Although S. aureus isolates from healthy individuals had a lower proportion of any antimicrobial resistance genes, it was not significantly different compared to clinical or unhealthy carriage isolates. Patients with clinical infection in the hospital or community are more likely to be exposed to antibiotics for treatment, resulting in a high prevalence of antimicrobial resistance genes. However, antibiotics could be accessed even without prescription in Gambia, resulting in high antibiotic misuse in the community. The uncontrolled use of antibiotics in communities probably explains the relatively high antibiotic resistance gene prevalence among healthy individuals. Interestingly, contrary to the report that no core or accessory gene content or variation of S. aureus is associated with invasiveness [18], this study found a significantly higher proportion of virulence genes among patients with a clinical condition compared to healthy volunteers, hence supporting the alternative hypothesis that the transition from a commensal to a pathogen lifestyle requires changes in the virulence gene profile.

Limitations of the study

A few limitations apply to this study. First, a small proportion of the isolates were not S. aureus and were not included in some of the analyses. This is unlikely to affect the outcome of the investigation as the numbers were small (21 out of 172 isolates tested). Second, due to low coverage at allelic position aroE, the sequence type for 2 isolates could not be determined even though this was a rare occurrence. Third, only 5 patients met the criteria allowing their samples to be included in the comparison of clinical vs. carriage isolates from the same patient. While we observed similar STs in the clinical and carriage isolates in the same patients, most of these STs were ST15, which was the predominant type circulating.
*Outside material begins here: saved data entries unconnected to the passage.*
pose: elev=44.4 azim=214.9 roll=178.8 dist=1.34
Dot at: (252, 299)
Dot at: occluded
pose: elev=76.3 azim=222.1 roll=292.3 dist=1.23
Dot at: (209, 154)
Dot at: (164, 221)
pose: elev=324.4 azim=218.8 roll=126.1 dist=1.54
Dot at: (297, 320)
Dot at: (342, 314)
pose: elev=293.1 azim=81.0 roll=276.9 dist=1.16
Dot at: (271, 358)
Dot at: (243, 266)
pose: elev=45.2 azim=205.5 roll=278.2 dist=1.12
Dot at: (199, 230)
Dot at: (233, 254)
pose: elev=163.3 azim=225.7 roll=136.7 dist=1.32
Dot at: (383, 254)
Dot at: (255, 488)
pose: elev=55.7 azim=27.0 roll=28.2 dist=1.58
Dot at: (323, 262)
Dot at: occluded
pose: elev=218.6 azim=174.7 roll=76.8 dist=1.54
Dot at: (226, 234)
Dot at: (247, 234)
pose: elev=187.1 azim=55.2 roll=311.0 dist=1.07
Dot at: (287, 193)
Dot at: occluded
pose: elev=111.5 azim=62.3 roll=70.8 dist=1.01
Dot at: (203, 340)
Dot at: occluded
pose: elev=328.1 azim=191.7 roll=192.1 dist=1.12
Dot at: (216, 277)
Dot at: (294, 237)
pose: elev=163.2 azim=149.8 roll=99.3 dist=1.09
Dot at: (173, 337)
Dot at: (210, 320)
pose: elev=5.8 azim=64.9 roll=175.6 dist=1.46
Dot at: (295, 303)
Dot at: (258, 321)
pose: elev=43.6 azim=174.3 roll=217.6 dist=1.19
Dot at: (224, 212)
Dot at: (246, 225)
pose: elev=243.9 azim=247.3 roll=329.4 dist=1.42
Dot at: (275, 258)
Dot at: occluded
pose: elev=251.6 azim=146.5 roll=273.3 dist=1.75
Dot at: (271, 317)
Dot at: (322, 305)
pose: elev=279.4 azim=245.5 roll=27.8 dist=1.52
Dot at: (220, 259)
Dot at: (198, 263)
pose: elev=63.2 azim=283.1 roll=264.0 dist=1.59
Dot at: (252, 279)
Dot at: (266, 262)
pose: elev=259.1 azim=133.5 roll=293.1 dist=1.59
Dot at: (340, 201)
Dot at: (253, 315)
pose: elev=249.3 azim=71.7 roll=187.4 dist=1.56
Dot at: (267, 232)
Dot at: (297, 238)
Consequently, although our findings indicate that carriage isolates are the likely source of clinical infection, the size limitation of our study prevents us from ruling out other potential sources, such as other close contacts to the patients or the environment, as no sample was collected from these other sources.

Conclusion

This study confirmed the dominance of ST15 in The Gambia and the risk of neonatal S. aureus infection by colonizing strains of the oropharynx. Furthermore, S. aureus infection was associated with a higher proportion of virulence genes but not antimicrobial resistance genes. Prospective studies collecting samples from newborns, close contacts and the environment are needed to determine with higher accuracy the sources of S. aureus infections among newborns.